Wie sicher sind Elektrofahrzeuge?

Im März dieses Jahres schlugen die US-Bundesbehörden die Einführung neuer Schutzmaßnahmen vor, um zu verhindern, dass Fahrer von Elektrofahrzeugen einen elektrischen Schlag erleiden. Laut der National Highway Safety Administration (NHTSA) des Transportministeriums sollen die Maßnahmen verhindern, dass Fahrer bei Unfällen und bei alltäglichen Operationen wie dem Aufladen des Autos Schaden erleiden. Diese Anforderungen würden sich auch auf Rettungskräfte erstrecken, die am Unfallort anwesend sind.

Dies mag so aussehen, als ob mit umweltfreundlichen Fahrzeugen ein besonderes Risiko verbunden ist. Laut dem Datenzentrum für alternative Kraftstoffe (AFDC) des Energieministeriums sind umweltfreundliche Fahrzeuge jedoch in Bezug auf Wartung und Sicherheit mit allen anderen Fahrzeugen vergleichbar Elektrofahrzeuge haben im Allgemeinen weniger Wartungsanforderungen als Hybrid-Elektrofahrzeuge (HEVs) oder Plug-in-Hybride (PHEVs).

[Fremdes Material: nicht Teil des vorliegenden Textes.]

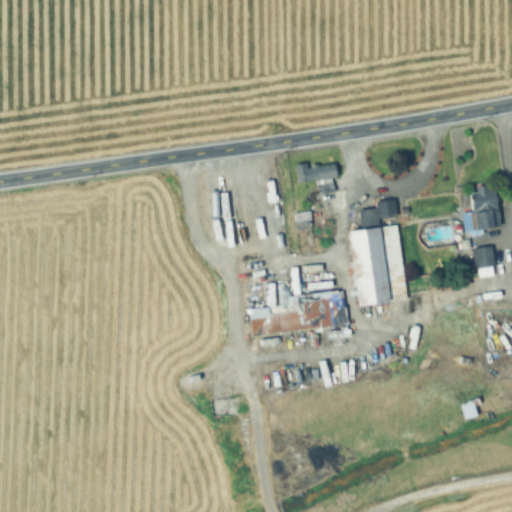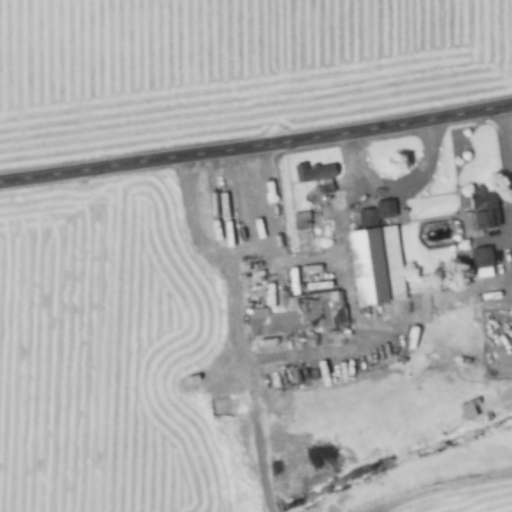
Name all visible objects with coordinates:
crop: (225, 58)
road: (256, 142)
road: (503, 167)
building: (315, 172)
road: (406, 176)
road: (217, 205)
building: (483, 209)
road: (189, 214)
building: (301, 220)
building: (374, 255)
building: (482, 258)
building: (376, 266)
road: (433, 302)
building: (298, 314)
building: (298, 315)
road: (353, 336)
crop: (160, 381)
building: (467, 410)
building: (245, 441)
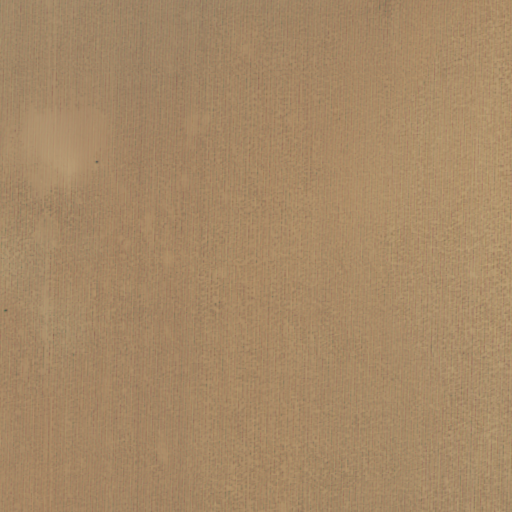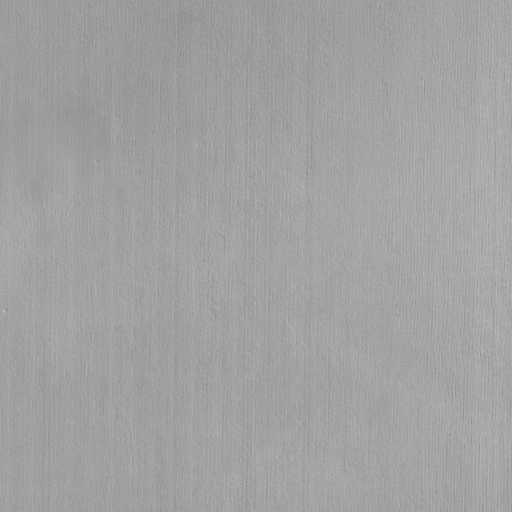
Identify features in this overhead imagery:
road: (256, 253)
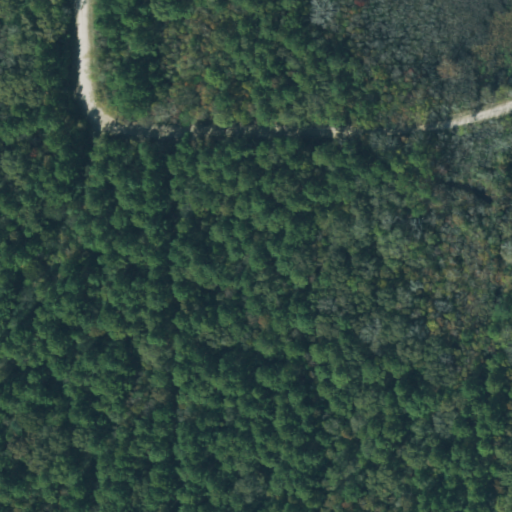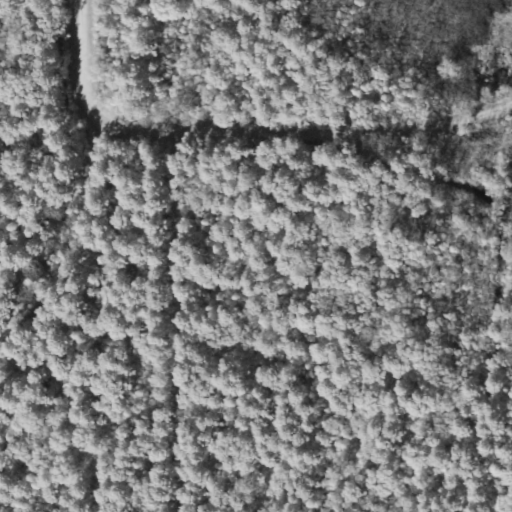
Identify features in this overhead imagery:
road: (232, 130)
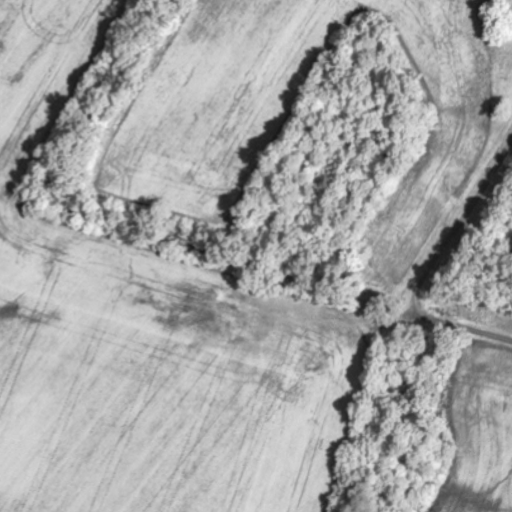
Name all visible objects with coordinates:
road: (479, 333)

Dies liegt daran, dass HEVs und PHEVs Verbrennungsmotoren behalten, während EVs mit Batterie, Motor und zugehöriger Elektronik betrieben werden, die nur wenig bis gar keine regelmäßige Wartung erfordern. Elektrofahrzeuge haben nicht so viele Flüssigkeiten und der Bremsverschleiß wird dank regenerativem Bremsen erheblich reduziert. Darüber hinaus gibt es in einem Elektrofahrzeug weit weniger bewegliche Teile als in einem herkömmlichen Fahrzeug.

Elektrofahrzeuge sind mit fortschrittlichen Batterien ausgestattet, normalerweise vom Lithium-Ionen-Typ. Diese Batterien sind bisher in tragbaren Verbrauchergeräten wie Mobiltelefonen und Laptops in kleinerer Form aufgetaucht. Im Vergleich zu anderen Batterien und Speichersystemen haben sie eine hohe Energie pro Masseneinheit und ein hohes Leistungsgewicht. Sie sind sehr energieeffizient und haben eine wirklich gute Hochtemperaturleistung mit einer geringen Selbstentladungsrate. Die meisten von ihnen können auch recycelt werden.

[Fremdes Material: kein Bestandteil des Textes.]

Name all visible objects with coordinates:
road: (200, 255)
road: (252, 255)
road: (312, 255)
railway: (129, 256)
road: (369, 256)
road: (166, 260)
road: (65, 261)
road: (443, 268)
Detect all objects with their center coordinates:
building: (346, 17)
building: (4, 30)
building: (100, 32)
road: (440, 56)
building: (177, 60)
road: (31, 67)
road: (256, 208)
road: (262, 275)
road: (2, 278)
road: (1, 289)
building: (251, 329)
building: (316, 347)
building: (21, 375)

Nickel-Metall-Hybridbatterien wurden auch in Elektrofahrzeuge eingebaut und werden auch in Computern und medizinischen Geräten verwendet. Sie werden tendenziell häufiger in Hybrid-Elektrofahrzeugen eingesetzt. Im Vergleich zu Lithium-Ionen weisen sie eine hohe Selbstentladungsrate auf, sind recht kostspielig und neigen dazu, bei hohen Temperaturen Wärme zu erzeugen.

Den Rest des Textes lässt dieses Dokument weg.